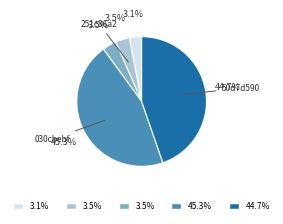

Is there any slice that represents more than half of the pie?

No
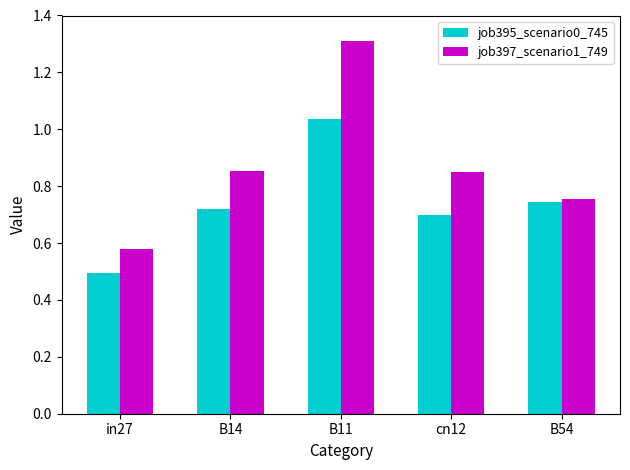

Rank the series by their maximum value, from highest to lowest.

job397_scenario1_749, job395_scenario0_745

-.-.-

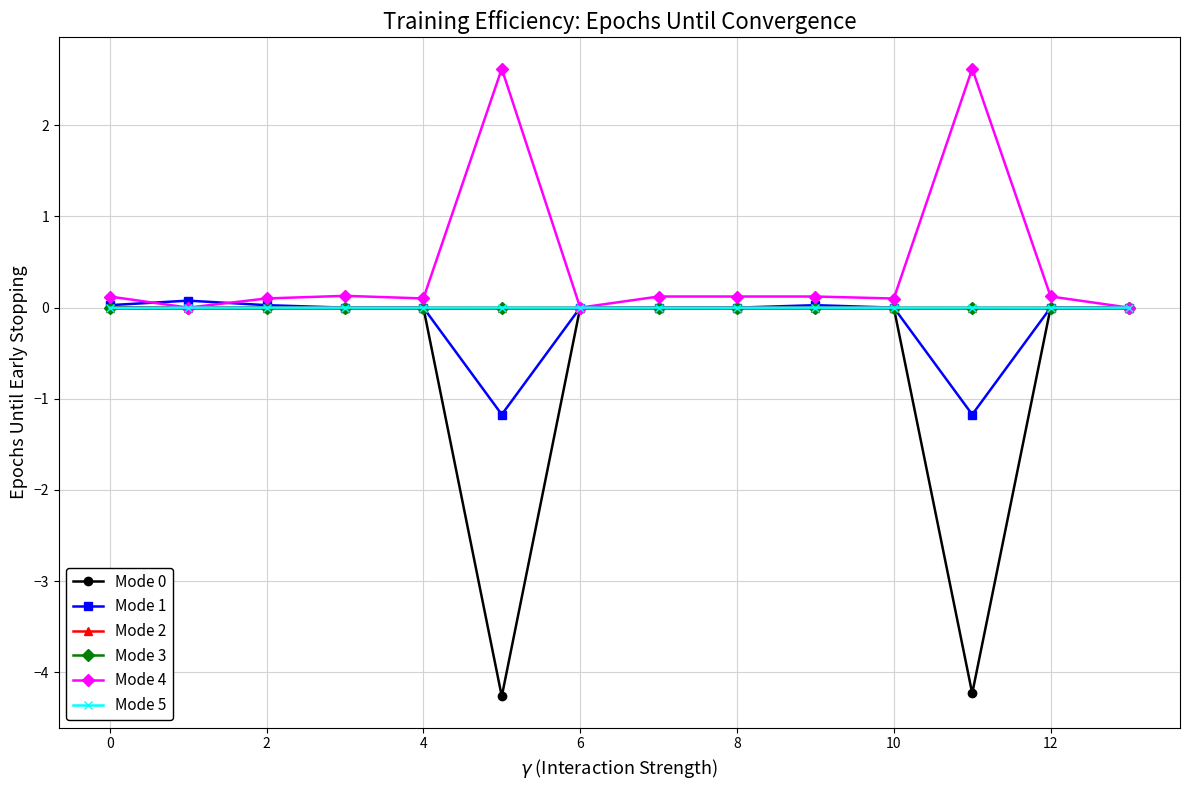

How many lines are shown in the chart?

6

-.-.-

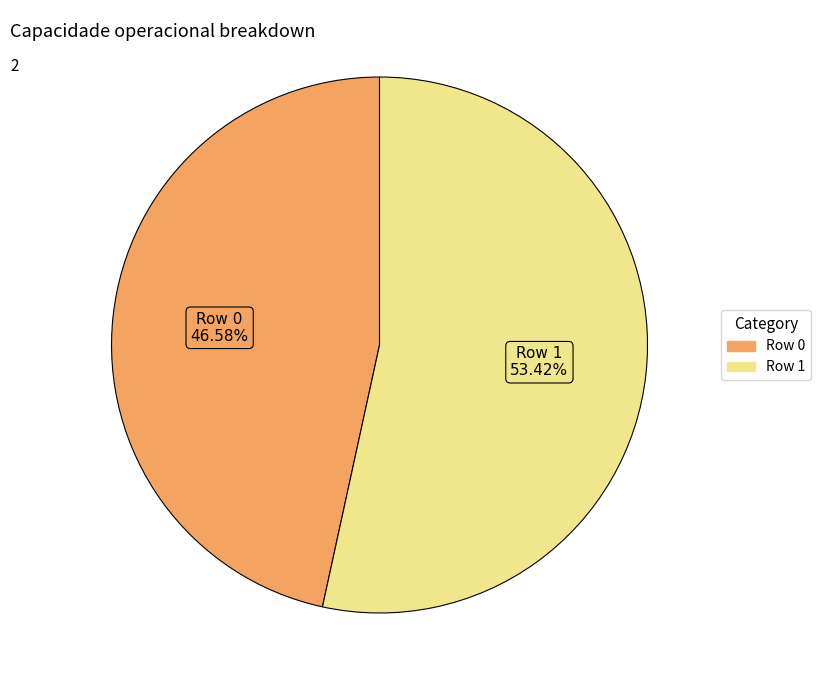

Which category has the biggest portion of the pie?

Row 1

-.-.-

● Problem to work on:
Copy the rows starting at the line containing "Is there any" and ending at the line containing "Rank the series", replacing "slice" with "wedge" and changing nothing else. Omit the pictures from your answer.

● Output:
Is there any wedge that represents more than half of the pie?

No

Rank the series by their maximum value, from highest to lowest.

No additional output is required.